- _本文抜粋_
■ ■ ■

いつも私のニュースレターを読んで頂き有難うございます。2月に入って、
南カリフォルニアでは雨季に入り、数日間雨が降り続いています。火曜日まで雨が続く予想です。昨年に続き、今年も雨が多い年ですね。いつも雨季が開ける前は雷が鳴り、その後は春と言うより、一気に夏の天気になるのがお決まりです。この写真はオフィスの裏の自然保護区です。
水たまりが出来て、写真には写っていませんが、水鳥が泳いでいました。

カリフォルニアの雨季

【株式・為替市場の動き】
金曜日のビックリの雇用統計を受けて、また、米サプライマネジメント協会(ISM)非製造業景況感指数が市場予想を上回り、53.4となったので、主要株価は下落しました。特にDowは274ドルも下げました。景況感が高いという事が今後も高インフレが続くと受け取られ、また金曜日の雇用統計では予想に反して、35万3,000人の就業者増となり(予想の2倍)景気、雇用が引き続き強含みなので、3月の利下げが遠のいたと市場が受け取り、株価が下がり、また、ドルも対G10諸国通貨に対して全面高となりました。これは、米軍のイエメン空爆など軍事行動によって、有事のドル買いがあったこと、米国債の利回りが上昇したことが理由として考えられます。現在1ドル148.53で取引されています。

■ ■ ■

- _元資料_
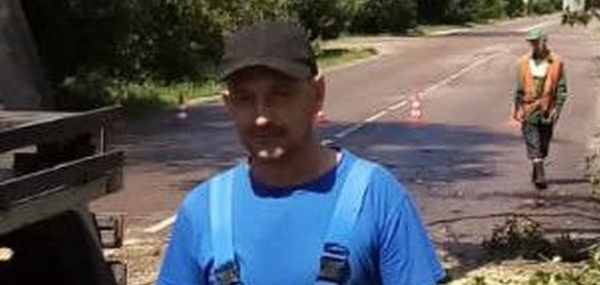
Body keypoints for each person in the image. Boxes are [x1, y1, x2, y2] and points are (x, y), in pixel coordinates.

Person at [157, 21, 445, 285]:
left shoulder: (376, 197)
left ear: (317, 93)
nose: (261, 117)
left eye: (279, 95)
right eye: (246, 98)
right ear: (228, 104)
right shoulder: (203, 210)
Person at [509, 27, 567, 189]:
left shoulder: (557, 62)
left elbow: (562, 89)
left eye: (536, 42)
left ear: (544, 41)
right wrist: (515, 111)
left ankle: (536, 167)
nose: (533, 45)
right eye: (531, 42)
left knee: (544, 143)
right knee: (533, 140)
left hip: (547, 109)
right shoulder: (523, 62)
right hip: (529, 108)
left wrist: (558, 108)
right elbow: (519, 89)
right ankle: (540, 174)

■ ■ ■

- _課題の内容_
[1] 雨季と相場のニュースレターから、「いつも私のニュースレターを読んで頂き有難うございます。2月に入って、」から「8.53で取引されています。」までを、両端の語句も含めてそのまま引用してもらえますか。
[2] 雨季と相場のニュースレターの続きを、最後の文のあとから書いてもらえますか。

- _解答一覧_
[1]
いつも私のニュースレターを読んで頂き有難うございます。2月に入って、
南カリフォルニアでは雨季に入り、数日間雨が降り続いています。火曜日まで雨が続く予想です。昨年に続き、今年も雨が多い年ですね。いつも雨季が開ける前は雷が鳴り、その後は春と言うより、一気に夏の天気になるのがお決まりです。この写真はオフィスの裏の自然保護区です。
水たまりが出来て、写真には写っていませんが、水鳥が泳いでいました。

カリフォルニアの雨季

【株式・為替市場の動き】
金曜日のビックリの雇用統計を受けて、また、米サプライマネジメント協会(ISM)非製造業景況感指数が市場予想を上回り、53.4となったので、主要株価は下落しました。特にDowは274ドルも下げました。景況感が高いという事が今後も高インフレが続くと受け取られ、また金曜日の雇用統計では予想に反して、35万3,000人の就業者増となり(予想の2倍)景気、雇用が引き続き強含みなので、3月の利下げが遠のいたと市場が受け取り、株価が下がり、また、ドルも対G10諸国通貨に対して全面高となりました。これは、米軍のイエメン空爆など軍事行動によって、有事のドル買いがあったこと、米国債の利回りが上昇したことが理由として考えられます。現在1ドル148.53で取引されています。

[2]
【不動産・住宅ローン金利動向】
先週の金曜日、本日と住宅ローン金利(長期金利)の規準となっている米国10年国債の利回りが急上昇。先に述べました、雇用統計、ISM非製造業景況感指数が予想を上回る強さを示すデータが発表されたことがその理由です。この米国10年国債利回り上昇によって、本日の住宅ローン金利が0.25%ほど上昇しました。いつものことですが、このようなサプライズの発表で急上昇した利回りは数日後には落ち着くことが通常です。また、雇用統計の異常な上昇の理由をがハッキリするとまた今まで通りに推移する可能性が高いと思います。このまま、金利上昇とはならないでしょう。不動産市場は、徐々に売り物件が増えてきています。これは全米平均なので、地域格差が大きいですね。州単位ではなく、街単位で見て行かないと実態を見間違えてしまいますので、注意が必要です。今までにも言いました様に、不法移民の増加に伴う治安の悪化、ホームレスの増加、犯罪の増加に伴うスーパーマーケットや小売店の閉鎖が不動産マーケットに大きな影響を与えています。スーパーや小売りの店が周りになくなると、生活が出来なくなりますから、もっと住みやすい場所に人々が移動するのは当然ですね。日本でも過疎化が進んでコンビニが無くなるような場所はますます人口減少が進むのと似ています。このような動きが大量に移民を受け入れている州に明らかに起こっています。ニューヨーク、イリノイ、カリフォルニアです。
また、ウエスト・バージニア、ルイジアナ、ペンシルバニア、ハワイ、オレゴンなども人口減少しています。
人口が最も早く減少しているのはニューヨークです。2022年の7月から2023年7月までの間に全人口の0.5%の人口が失われました。
上記の人口減少している3州でも、都市によって大きな差があります。ニューヨーク市、サンフランシスコ市、シカゴ市がそれぞれ一番都市が荒廃し始めています。 また、これらの都市はオフィスが沢山ありますが、そのオフィス需要が低迷しています。恐らく今より大きく回復することは無いとオフィスビルディングのオーナーは考えて、オフィスを住居や店舗へ改装するconversionが盛んに行われ始めました。
更に、米国の商業物件への融資が多い地銀はオフィス向け融資の審査基準を厳格化してるので、借り換えに困っている投資家が多数出てきており、これからも増え続けてゆくと予想されます。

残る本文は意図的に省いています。